- _Dataset extract_
=-=-=

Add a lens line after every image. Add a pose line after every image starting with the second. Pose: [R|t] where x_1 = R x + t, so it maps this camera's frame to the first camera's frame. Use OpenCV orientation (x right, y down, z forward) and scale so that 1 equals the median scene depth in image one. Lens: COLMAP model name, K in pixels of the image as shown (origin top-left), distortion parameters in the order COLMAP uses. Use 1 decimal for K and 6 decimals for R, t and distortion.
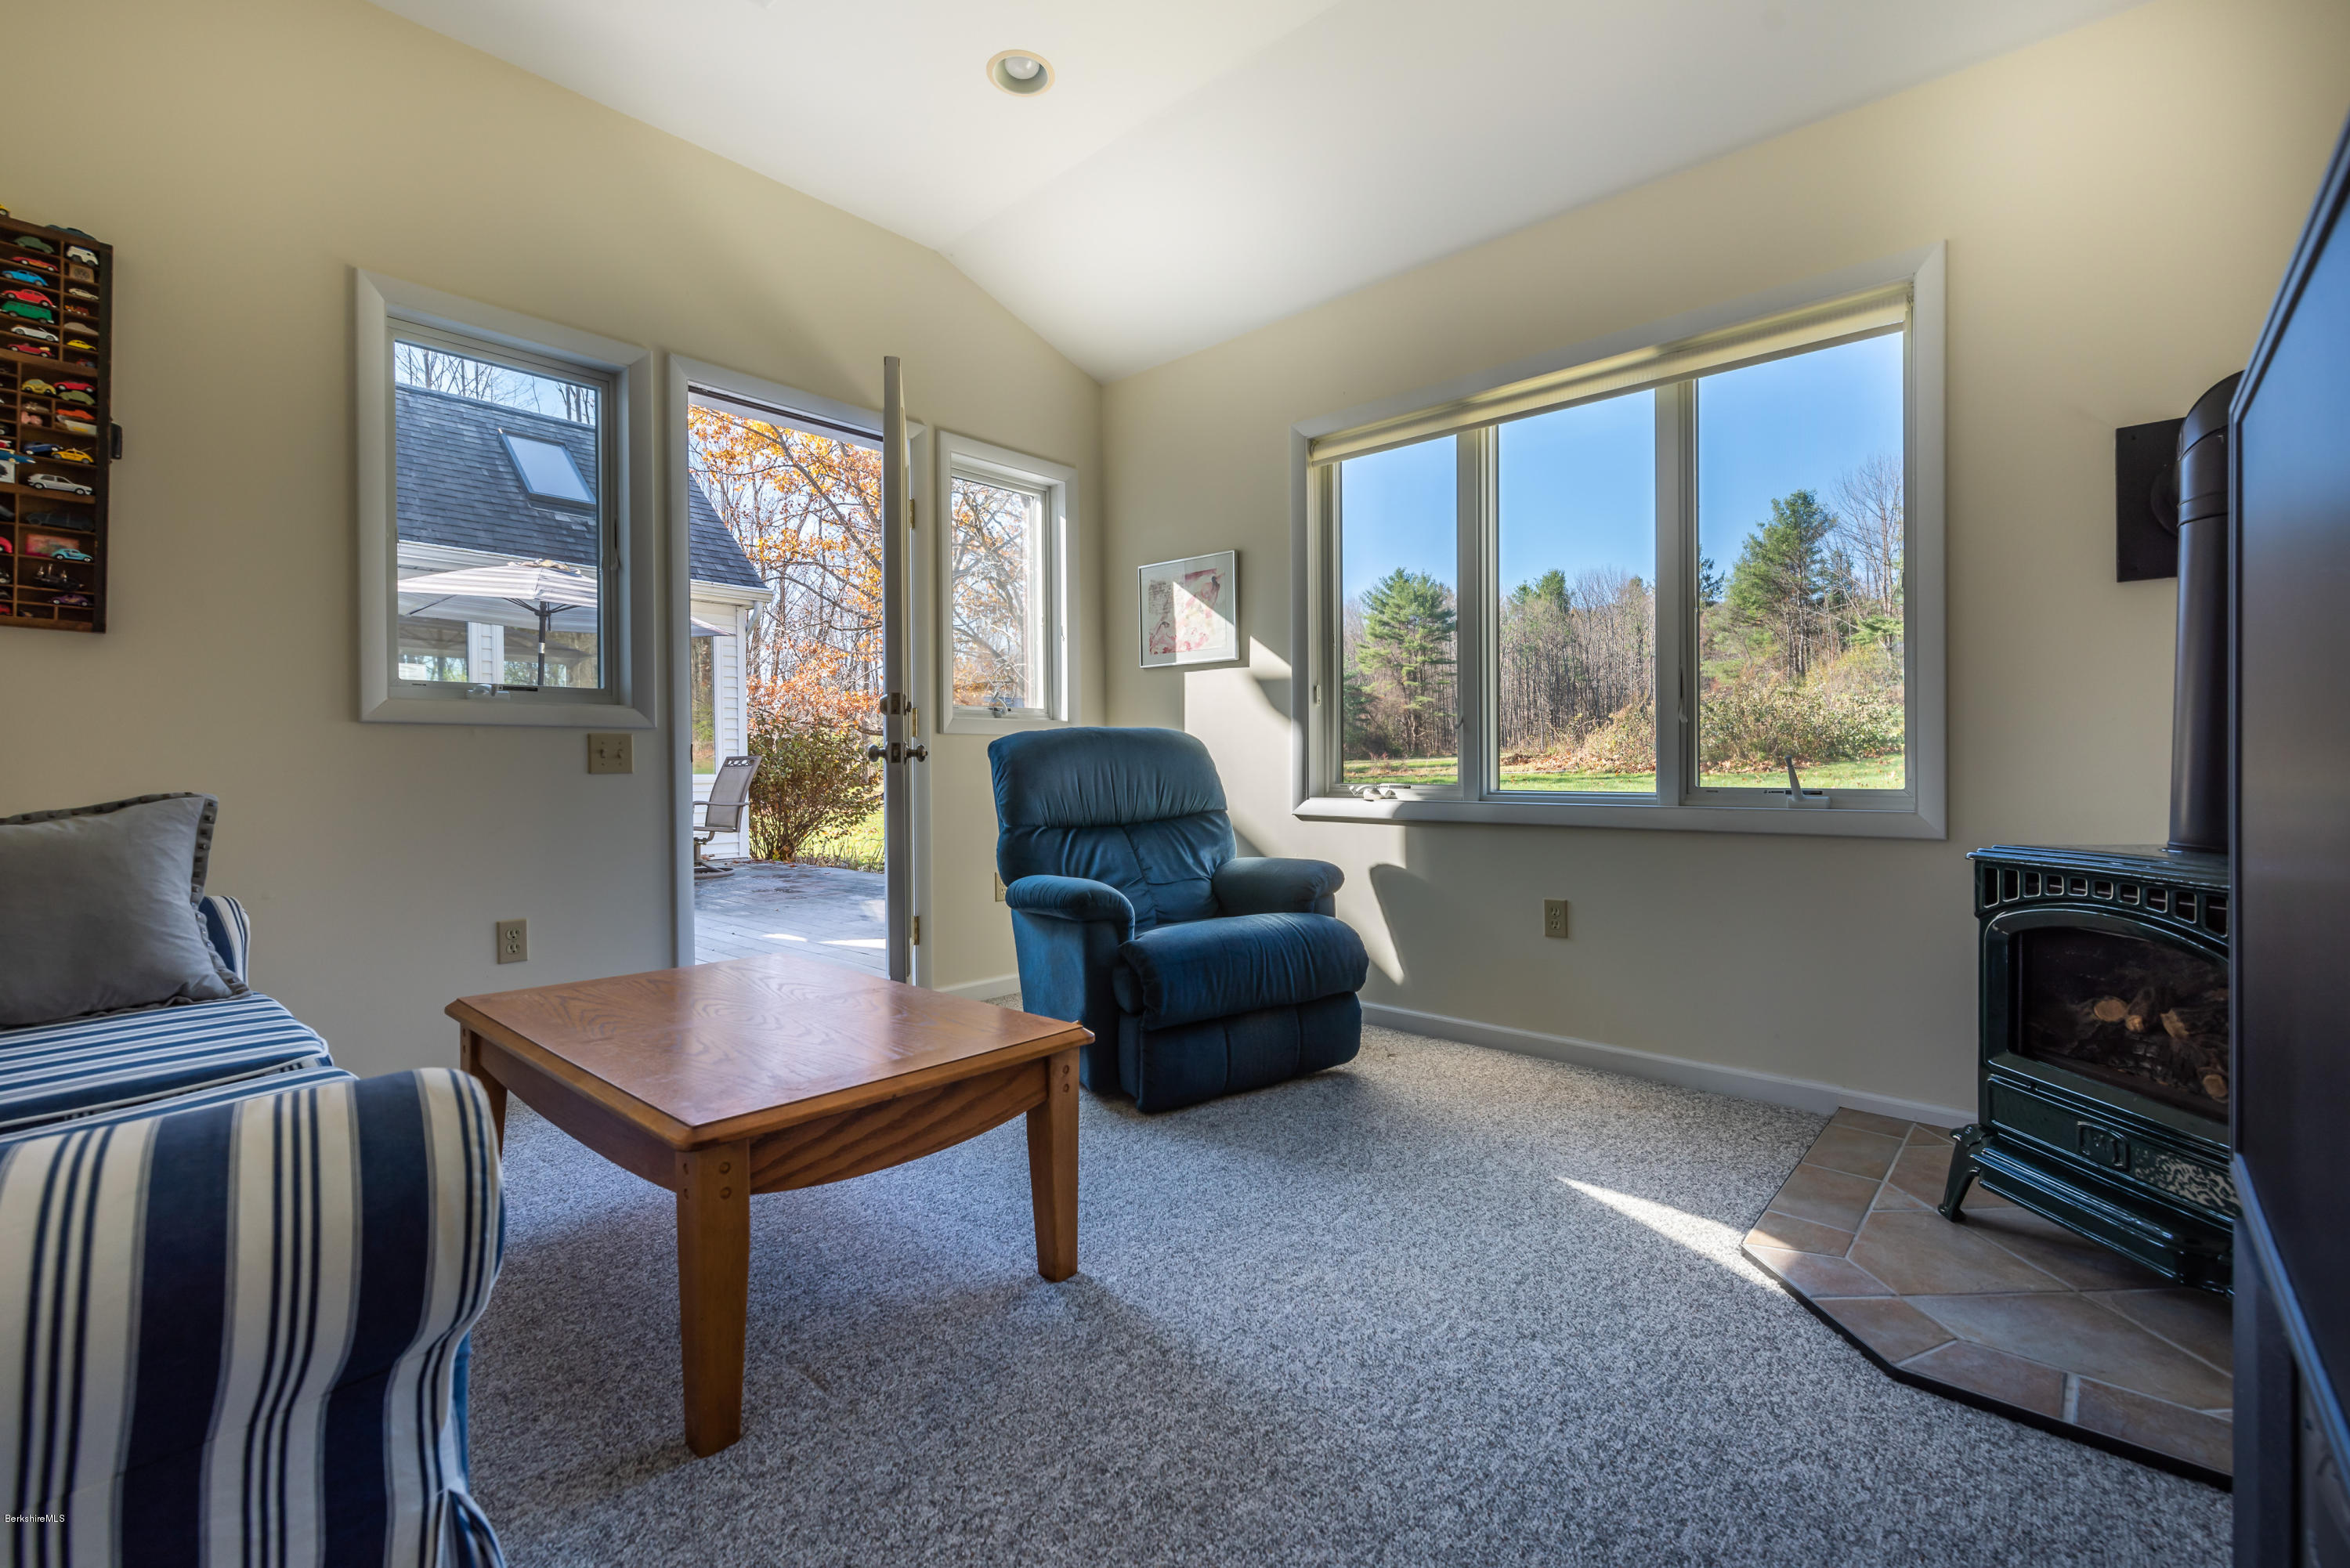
lens RADIAL K [[1033.9, 0, 1181.8], [0, 1033.9, 772.8], [0, 0, 1]] dist [-0.001103, -0.000131]
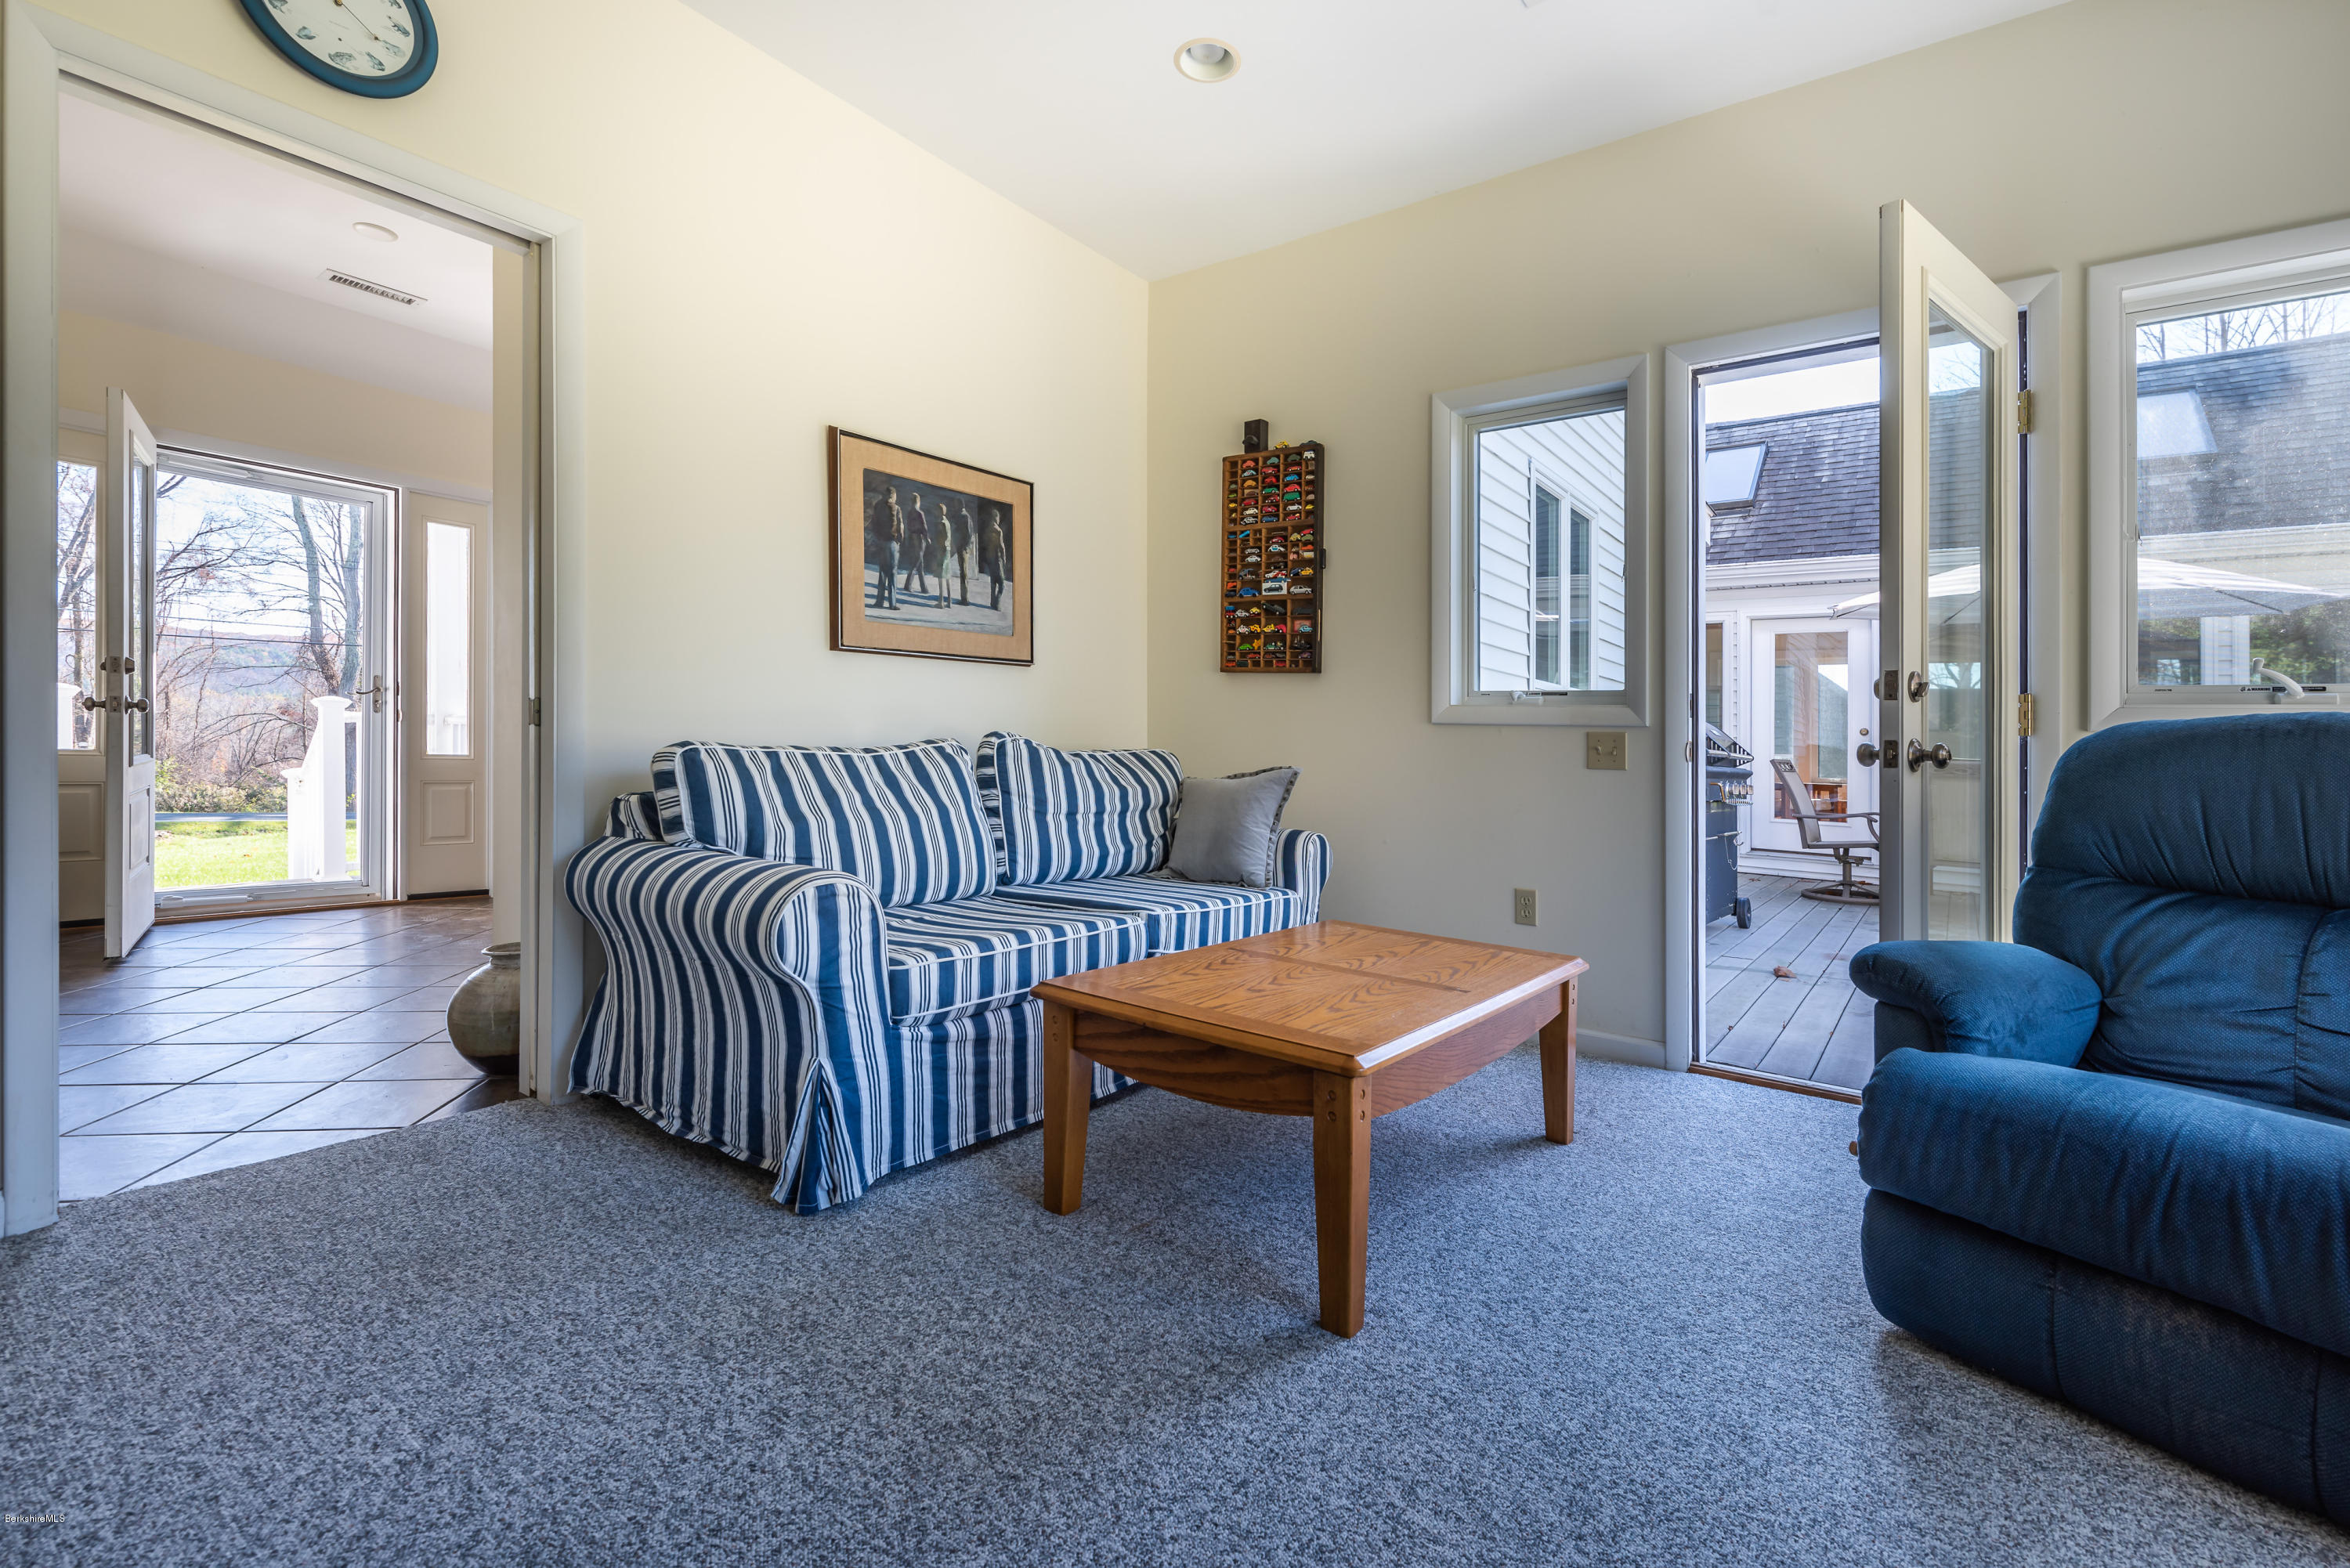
lens RADIAL K [[1033.9, 0, 1181.8], [0, 1033.9, 772.8], [0, 0, 1]] dist [-0.001103, -0.000131]
pose [[0.081025, 0.029339, -0.996280, 0.653970], [-0.043911, 0.998701, 0.025839, -0.004839], [0.995744, 0.041654, 0.082208, 0.660423]]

=-=-=

- _Goal of the exercise_
Leave the pictures out and print the whole listing precisely.

- _Exercise output_
Add a lens line after every image. Add a pose line after every image starting with the second. Pose: [R|t] where x_1 = R x + t, so it maps this camera's frame to the first camera's frame. Use OpenCV orientation (x right, y down, z forward) and scale so that 1 equals the median scene depth in image one. Lens: COLMAP model name, K in pixels of the image as shown (origin top-left), distortion parameters in the order COLMAP uses. Use 1 decimal for K and 6 decimals for R, t and distortion.
lens RADIAL K [[1033.9, 0, 1181.8], [0, 1033.9, 772.8], [0, 0, 1]] dist [-0.001103, -0.000131]
lens RADIAL K [[1033.9, 0, 1181.8], [0, 1033.9, 772.8], [0, 0, 1]] dist [-0.001103, -0.000131]
pose [[0.081025, 0.029339, -0.996280, 0.653970], [-0.043911, 0.998701, 0.025839, -0.004839], [0.995744, 0.041654, 0.082208, 0.660423]]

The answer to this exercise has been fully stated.